This issue of Psychiatric Annals guest-edited by Gregory A. Bayer, PhD, Rhonda Robinson Beale, MD, and George I. Viamontes, MD, PhD, focuses on brain-body interactions and provides clinicians with a great challenge. Thinking about complex interacting stress response systems in play in our patients makes it more difficult to be simplistic about the clinical presentations we encounter. We need to avoid separating mental and physical manifestations as we assess and treat our patients. Instead, we need to think about the stress response systems that are malfunctioning in our patients, their level, and how we can intervene to normalize them.
Clinicians are naturally programmed to think in terms of interventions. A successful intervention disrupts a pathological process to the extent of reducing symptoms, which are causing distress and disability in our patients. If a clinician confronts a patient with major depression, severe anxious ruinations, severe fatigue, severe anhedonia, insomnia with nightmares, and muscle pain with a past history of childhood sexual and emotional abuse, perhaps we have to think beyond prescribing our favorite selective serotonin reuptake inhibitor (SSRI). We need to think of the many stress-activated processes involved and how we might intervene to fully address the patient’s symptoms.

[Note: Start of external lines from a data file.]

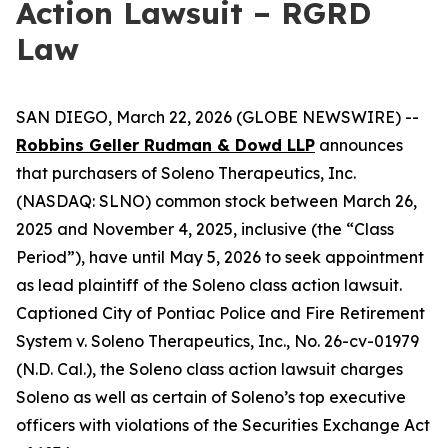
Action Lawsuit – RGRD
Law
SAN DIEGO, March 22, 2026 (GLOBE NEWSWIRE) --
Robbins Geller Rudman & Dowd LLP
announces
that purchasers of Soleno Therapeutics, Inc.
(NASDAQ: SLNO) common stock between March 26,
2025 and November 4, 2025, inclusive (the “Class
Period”), have until May 5, 2026 to seek appointment
as lead plaintiff of the
Soleno
class action lawsuit.
Captioned
City of Pontiac Police and Fire Retirement
System v. Soleno Therapeutics, Inc.
, No. 26-cv-01979
(N.D. Cal.), the
Soleno
class action lawsuit charges
Soleno as well as certain of Soleno’s top executive
officers with violations of the Securities Exchange Act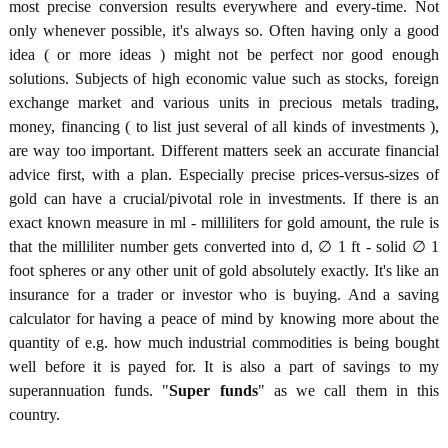
most precise conversion results everywhere and every-time. Not
only whenever possible, it's always so. Often having only a good
idea ( or more ideas ) might not be perfect nor good enough
solutions. Subjects of high economic value such as stocks, foreign
exchange market and various units in precious metals trading,
money, financing ( to list just several of all kinds of investments ),
are way too important. Different matters seek an accurate financial
advice first, with a plan. Especially precise prices-versus-sizes of
gold can have a crucial/pivotal role in investments. If there is an
exact known measure in ml - milliliters for gold amount, the rule is
that the milliliter number gets converted into d, ∅ 1 ft - solid ∅ 1
foot spheres or any other unit of gold absolutely exactly. It's like an
insurance for a trader or investor who is buying. And a saving
calculator for having a peace of mind by knowing more about the
quantity of e.g. how much industrial commodities is being bought
well before it is payed for. It is also a part of savings to my
superannuation funds. "
Super funds
" as we call them in this
country.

In psychiatry, we have several different classes of treatment modalities: chemical, electrical, and learning (psychotherapy and behavioral inputs). We have different medications to try to intervene in various pathological process. It seems that different types of learning (different psychotherapies) may have both general and, possibly, specific effects. Great progress is being made in electrical therapies, but their application is currently limited to more severe or treatment resistant conditions.
Psychopharmacotherapy and psychotherapies are helpful in the treatment of depression and posttraumatic stress disorder (PTSD), but the types of these therapies that are helpful may differ. It seems that the type of symptom presented may be helped or targeted by specific inputs (eg, the use of prazosin, an alpha blocker for PTSD-related anxiety). It appears that a patient’s profile of symptoms may call for an individualized palette of treatments required to intervene in different mechanisms underlying these clinical manifestations. It seems we are moving toward treating specific symptom combinations that are not always captured by a given diagnosis.
We learn from this series of articles that we may also be able to intervene in the development of life-diminishing and life-threatening medical disorders. This broadens the way we think of the disorders we treat, as well as expanding our opportunities to intervene to benefit our patients. It is an exciting time to be practicing psychiatry.